# SUPPLIED ENTRIES
↓↓↓

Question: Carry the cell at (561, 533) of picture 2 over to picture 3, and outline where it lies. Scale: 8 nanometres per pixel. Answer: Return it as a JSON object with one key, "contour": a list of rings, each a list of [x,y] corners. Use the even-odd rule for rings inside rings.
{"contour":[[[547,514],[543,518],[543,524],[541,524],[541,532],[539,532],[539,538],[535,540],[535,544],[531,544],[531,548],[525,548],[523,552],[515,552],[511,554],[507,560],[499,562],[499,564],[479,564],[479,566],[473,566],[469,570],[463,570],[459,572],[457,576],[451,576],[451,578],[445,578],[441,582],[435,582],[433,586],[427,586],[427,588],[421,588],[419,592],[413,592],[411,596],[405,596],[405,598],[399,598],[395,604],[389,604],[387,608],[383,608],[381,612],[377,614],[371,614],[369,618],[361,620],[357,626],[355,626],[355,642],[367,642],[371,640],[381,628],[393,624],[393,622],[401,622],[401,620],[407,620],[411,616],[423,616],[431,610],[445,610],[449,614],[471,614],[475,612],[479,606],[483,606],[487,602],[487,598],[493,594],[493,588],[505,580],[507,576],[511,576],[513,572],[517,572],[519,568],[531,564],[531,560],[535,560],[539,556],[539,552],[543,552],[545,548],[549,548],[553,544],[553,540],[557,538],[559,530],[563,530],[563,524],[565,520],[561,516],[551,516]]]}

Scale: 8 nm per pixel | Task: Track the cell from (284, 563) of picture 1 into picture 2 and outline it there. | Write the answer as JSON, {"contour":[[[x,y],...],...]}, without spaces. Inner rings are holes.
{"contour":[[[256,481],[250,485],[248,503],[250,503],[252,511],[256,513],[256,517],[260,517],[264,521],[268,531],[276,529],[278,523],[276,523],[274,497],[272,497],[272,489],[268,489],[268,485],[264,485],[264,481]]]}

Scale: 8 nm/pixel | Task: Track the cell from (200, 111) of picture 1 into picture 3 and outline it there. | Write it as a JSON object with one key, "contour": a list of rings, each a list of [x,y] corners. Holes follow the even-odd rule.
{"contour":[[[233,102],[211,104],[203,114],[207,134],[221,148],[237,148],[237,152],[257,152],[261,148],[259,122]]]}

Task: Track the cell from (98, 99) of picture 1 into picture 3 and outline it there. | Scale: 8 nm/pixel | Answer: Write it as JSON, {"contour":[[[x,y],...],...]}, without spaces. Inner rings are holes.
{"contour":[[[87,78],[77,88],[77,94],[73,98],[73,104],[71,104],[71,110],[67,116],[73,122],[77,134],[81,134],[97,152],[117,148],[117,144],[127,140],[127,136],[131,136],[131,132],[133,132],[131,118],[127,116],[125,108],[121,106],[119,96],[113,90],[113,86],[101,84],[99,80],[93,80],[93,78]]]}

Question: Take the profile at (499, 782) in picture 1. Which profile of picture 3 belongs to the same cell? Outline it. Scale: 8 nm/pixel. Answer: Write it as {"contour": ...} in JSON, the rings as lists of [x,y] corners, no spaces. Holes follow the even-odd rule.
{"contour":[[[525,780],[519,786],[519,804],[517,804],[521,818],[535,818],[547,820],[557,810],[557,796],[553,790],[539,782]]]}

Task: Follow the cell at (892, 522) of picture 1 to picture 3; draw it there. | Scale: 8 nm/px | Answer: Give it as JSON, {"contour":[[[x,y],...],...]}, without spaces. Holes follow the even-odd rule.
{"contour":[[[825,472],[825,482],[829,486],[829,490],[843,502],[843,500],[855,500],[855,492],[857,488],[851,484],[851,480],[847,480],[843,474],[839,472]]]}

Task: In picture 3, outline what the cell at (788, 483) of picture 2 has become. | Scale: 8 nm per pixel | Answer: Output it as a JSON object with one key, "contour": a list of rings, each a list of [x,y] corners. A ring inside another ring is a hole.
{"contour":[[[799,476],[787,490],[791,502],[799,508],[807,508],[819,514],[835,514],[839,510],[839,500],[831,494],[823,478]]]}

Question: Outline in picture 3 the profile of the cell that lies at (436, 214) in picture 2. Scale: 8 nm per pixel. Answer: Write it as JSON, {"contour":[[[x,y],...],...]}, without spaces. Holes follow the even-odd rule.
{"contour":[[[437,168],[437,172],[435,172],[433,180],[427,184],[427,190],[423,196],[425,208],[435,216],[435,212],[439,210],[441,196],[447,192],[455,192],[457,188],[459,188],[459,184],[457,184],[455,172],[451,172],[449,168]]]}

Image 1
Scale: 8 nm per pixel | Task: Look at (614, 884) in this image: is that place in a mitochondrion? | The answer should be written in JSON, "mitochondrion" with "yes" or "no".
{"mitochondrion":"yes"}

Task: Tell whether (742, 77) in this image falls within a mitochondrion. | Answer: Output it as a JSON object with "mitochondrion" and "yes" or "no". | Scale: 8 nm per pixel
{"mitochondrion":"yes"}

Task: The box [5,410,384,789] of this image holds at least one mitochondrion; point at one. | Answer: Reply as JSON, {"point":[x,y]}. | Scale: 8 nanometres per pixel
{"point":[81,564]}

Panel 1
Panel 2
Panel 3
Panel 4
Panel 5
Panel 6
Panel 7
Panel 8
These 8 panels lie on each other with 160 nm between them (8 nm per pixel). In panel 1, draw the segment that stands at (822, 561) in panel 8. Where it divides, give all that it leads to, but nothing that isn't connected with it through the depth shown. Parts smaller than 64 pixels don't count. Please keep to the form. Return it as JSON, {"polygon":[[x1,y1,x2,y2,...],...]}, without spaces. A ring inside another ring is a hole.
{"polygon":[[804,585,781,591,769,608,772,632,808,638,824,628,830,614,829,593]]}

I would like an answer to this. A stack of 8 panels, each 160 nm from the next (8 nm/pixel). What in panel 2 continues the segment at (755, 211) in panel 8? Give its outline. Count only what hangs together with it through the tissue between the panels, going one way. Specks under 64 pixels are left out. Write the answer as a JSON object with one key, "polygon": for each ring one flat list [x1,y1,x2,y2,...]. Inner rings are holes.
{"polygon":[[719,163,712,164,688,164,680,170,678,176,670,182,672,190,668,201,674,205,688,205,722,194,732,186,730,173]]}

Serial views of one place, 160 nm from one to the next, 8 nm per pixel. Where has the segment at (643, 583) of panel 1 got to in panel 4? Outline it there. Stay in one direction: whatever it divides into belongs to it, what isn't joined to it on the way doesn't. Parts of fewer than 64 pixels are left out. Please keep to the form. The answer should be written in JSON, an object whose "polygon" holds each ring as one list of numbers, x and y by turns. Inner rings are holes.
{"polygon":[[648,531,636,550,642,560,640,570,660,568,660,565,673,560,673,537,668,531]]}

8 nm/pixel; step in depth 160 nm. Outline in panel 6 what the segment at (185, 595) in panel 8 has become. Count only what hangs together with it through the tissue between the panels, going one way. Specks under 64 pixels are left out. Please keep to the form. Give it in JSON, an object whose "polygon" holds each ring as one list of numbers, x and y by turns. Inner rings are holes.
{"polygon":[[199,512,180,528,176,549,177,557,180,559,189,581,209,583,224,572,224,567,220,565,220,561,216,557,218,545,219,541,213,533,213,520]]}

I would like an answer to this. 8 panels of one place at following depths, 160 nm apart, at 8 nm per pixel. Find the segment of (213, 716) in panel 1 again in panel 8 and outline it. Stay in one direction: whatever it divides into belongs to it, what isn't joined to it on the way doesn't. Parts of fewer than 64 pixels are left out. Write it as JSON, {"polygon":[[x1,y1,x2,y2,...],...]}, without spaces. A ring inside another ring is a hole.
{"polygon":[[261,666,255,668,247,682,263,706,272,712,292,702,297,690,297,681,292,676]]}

↑↑↑

# GOAL OF THE EXERCISE
Retype all the records above without changing a word.

# EXERCISE ANSWER
Question: Carry the cell at (561, 533) of picture 2 over to picture 3, and outline where it lies. Scale: 8 nanometres per pixel. Answer: Return it as a JSON object with one key, "contour": a list of rings, each a list of [x,y] corners. Use the even-odd rule for rings inside rings.
{"contour":[[[547,514],[543,518],[543,524],[541,524],[541,532],[539,532],[539,538],[535,540],[535,544],[531,544],[531,548],[525,548],[523,552],[515,552],[511,554],[507,560],[499,562],[499,564],[479,564],[479,566],[473,566],[469,570],[463,570],[459,572],[457,576],[451,576],[451,578],[445,578],[441,582],[435,582],[433,586],[427,586],[427,588],[421,588],[419,592],[413,592],[411,596],[405,596],[405,598],[399,598],[395,604],[389,604],[387,608],[383,608],[381,612],[377,614],[371,614],[369,618],[361,620],[357,626],[355,626],[355,642],[367,642],[371,640],[381,628],[393,624],[393,622],[401,622],[401,620],[407,620],[411,616],[423,616],[431,610],[445,610],[449,614],[471,614],[475,612],[479,606],[483,606],[487,602],[487,598],[493,594],[493,588],[505,580],[507,576],[511,576],[513,572],[517,572],[519,568],[531,564],[531,560],[535,560],[539,556],[539,552],[543,552],[545,548],[549,548],[553,544],[553,540],[557,538],[559,530],[563,530],[563,524],[565,520],[561,516],[551,516]]]}

Scale: 8 nm per pixel | Task: Track the cell from (284, 563) of picture 1 into picture 2 and outline it there. | Write the answer as JSON, {"contour":[[[x,y],...],...]}, without spaces. Inner rings are holes.
{"contour":[[[256,481],[250,485],[248,503],[250,503],[252,511],[256,513],[256,517],[260,517],[264,521],[268,531],[276,529],[278,523],[276,523],[274,497],[272,497],[272,489],[268,489],[268,485],[264,485],[264,481]]]}

Scale: 8 nm/pixel | Task: Track the cell from (200, 111) of picture 1 into picture 3 and outline it there. | Write it as a JSON object with one key, "contour": a list of rings, each a list of [x,y] corners. Holes follow the even-odd rule.
{"contour":[[[233,102],[211,104],[203,114],[207,134],[221,148],[237,148],[237,152],[257,152],[261,148],[259,122]]]}

Task: Track the cell from (98, 99) of picture 1 into picture 3 and outline it there. | Scale: 8 nm/pixel | Answer: Write it as JSON, {"contour":[[[x,y],...],...]}, without spaces. Inner rings are holes.
{"contour":[[[87,78],[77,88],[77,94],[73,98],[73,104],[71,104],[71,110],[67,116],[73,122],[77,134],[81,134],[97,152],[117,148],[117,144],[127,140],[127,136],[131,136],[131,132],[133,132],[131,118],[127,116],[125,108],[121,106],[119,96],[113,90],[113,86],[101,84],[99,80],[93,80],[93,78]]]}

Question: Take the profile at (499, 782) in picture 1. Which profile of picture 3 belongs to the same cell? Outline it. Scale: 8 nm/pixel. Answer: Write it as {"contour": ...} in JSON, the rings as lists of [x,y] corners, no spaces. Holes follow the even-odd rule.
{"contour":[[[525,780],[519,786],[519,804],[517,804],[521,818],[535,818],[547,820],[557,810],[557,796],[553,790],[539,782]]]}

Task: Follow the cell at (892, 522) of picture 1 to picture 3; draw it there. | Scale: 8 nm/px | Answer: Give it as JSON, {"contour":[[[x,y],...],...]}, without spaces. Holes follow the even-odd rule.
{"contour":[[[825,472],[825,482],[829,486],[829,490],[843,502],[843,500],[855,500],[855,492],[857,488],[851,484],[851,480],[847,480],[843,474],[839,472]]]}

Task: In picture 3, outline what the cell at (788, 483) of picture 2 has become. | Scale: 8 nm per pixel | Answer: Output it as a JSON object with one key, "contour": a list of rings, each a list of [x,y] corners. A ring inside another ring is a hole.
{"contour":[[[799,476],[787,490],[791,502],[799,508],[807,508],[819,514],[835,514],[839,510],[839,500],[831,494],[823,478]]]}

Question: Outline in picture 3 the profile of the cell that lies at (436, 214) in picture 2. Scale: 8 nm per pixel. Answer: Write it as JSON, {"contour":[[[x,y],...],...]}, without spaces. Holes follow the even-odd rule.
{"contour":[[[437,168],[437,172],[435,172],[433,180],[427,184],[427,190],[423,196],[425,208],[435,216],[435,212],[439,210],[441,196],[447,192],[455,192],[457,188],[459,188],[459,184],[457,184],[455,172],[451,172],[449,168]]]}

Image 1
Scale: 8 nm per pixel | Task: Look at (614, 884) in this image: is that place in a mitochondrion? | The answer should be written in JSON, "mitochondrion" with "yes" or "no".
{"mitochondrion":"yes"}

Task: Tell whether (742, 77) in this image falls within a mitochondrion. | Answer: Output it as a JSON object with "mitochondrion" and "yes" or "no". | Scale: 8 nm per pixel
{"mitochondrion":"yes"}

Task: The box [5,410,384,789] of this image holds at least one mitochondrion; point at one. | Answer: Reply as JSON, {"point":[x,y]}. | Scale: 8 nanometres per pixel
{"point":[81,564]}

Panel 1
Panel 2
Panel 3
Panel 4
Panel 5
Panel 6
Panel 7
Panel 8
These 8 panels lie on each other with 160 nm between them (8 nm per pixel). In panel 1, draw the segment that stands at (822, 561) in panel 8. Where it divides, give all that it leads to, but nothing that isn't connected with it through the depth shown. Parts smaller than 64 pixels don't count. Please keep to the form. Return it as JSON, {"polygon":[[x1,y1,x2,y2,...],...]}, without spaces. A ring inside another ring is a hole.
{"polygon":[[804,585,781,591,769,608,772,632,808,638,824,628,830,614,829,593]]}

I would like an answer to this. A stack of 8 panels, each 160 nm from the next (8 nm/pixel). What in panel 2 continues the segment at (755, 211) in panel 8? Give its outline. Count only what hangs together with it through the tissue between the panels, going one way. Specks under 64 pixels are left out. Write the answer as a JSON object with one key, "polygon": for each ring one flat list [x1,y1,x2,y2,...]. Inner rings are holes.
{"polygon":[[719,163,712,164,688,164,680,170,678,176,670,182,672,190,668,201,674,205,688,205,722,194,732,186,730,173]]}

Serial views of one place, 160 nm from one to the next, 8 nm per pixel. Where has the segment at (643, 583) of panel 1 got to in panel 4? Outline it there. Stay in one direction: whatever it divides into belongs to it, what isn't joined to it on the way doesn't. Parts of fewer than 64 pixels are left out. Please keep to the form. The answer should be written in JSON, an object whose "polygon" holds each ring as one list of numbers, x and y by turns. Inner rings are holes.
{"polygon":[[648,531,636,550,642,560,640,570,660,568,660,565,673,560,673,537,668,531]]}

8 nm/pixel; step in depth 160 nm. Outline in panel 6 what the segment at (185, 595) in panel 8 has become. Count only what hangs together with it through the tissue between the panels, going one way. Specks under 64 pixels are left out. Please keep to the form. Give it in JSON, an object whose "polygon" holds each ring as one list of numbers, x and y by turns. Inner rings are holes.
{"polygon":[[199,512,180,528,176,549,177,557,180,559,189,581,209,583,224,572,224,567,220,565,220,561,216,557,218,545,219,541,213,533,213,520]]}

I would like an answer to this. 8 panels of one place at following depths, 160 nm apart, at 8 nm per pixel. Find the segment of (213, 716) in panel 1 again in panel 8 and outline it. Stay in one direction: whatever it divides into belongs to it, what isn't joined to it on the way doesn't. Parts of fewer than 64 pixels are left out. Write it as JSON, {"polygon":[[x1,y1,x2,y2,...],...]}, without spaces. A ring inside another ring is a hole.
{"polygon":[[261,666,255,668,247,682,263,706,272,712,292,702,297,690,297,681,292,676]]}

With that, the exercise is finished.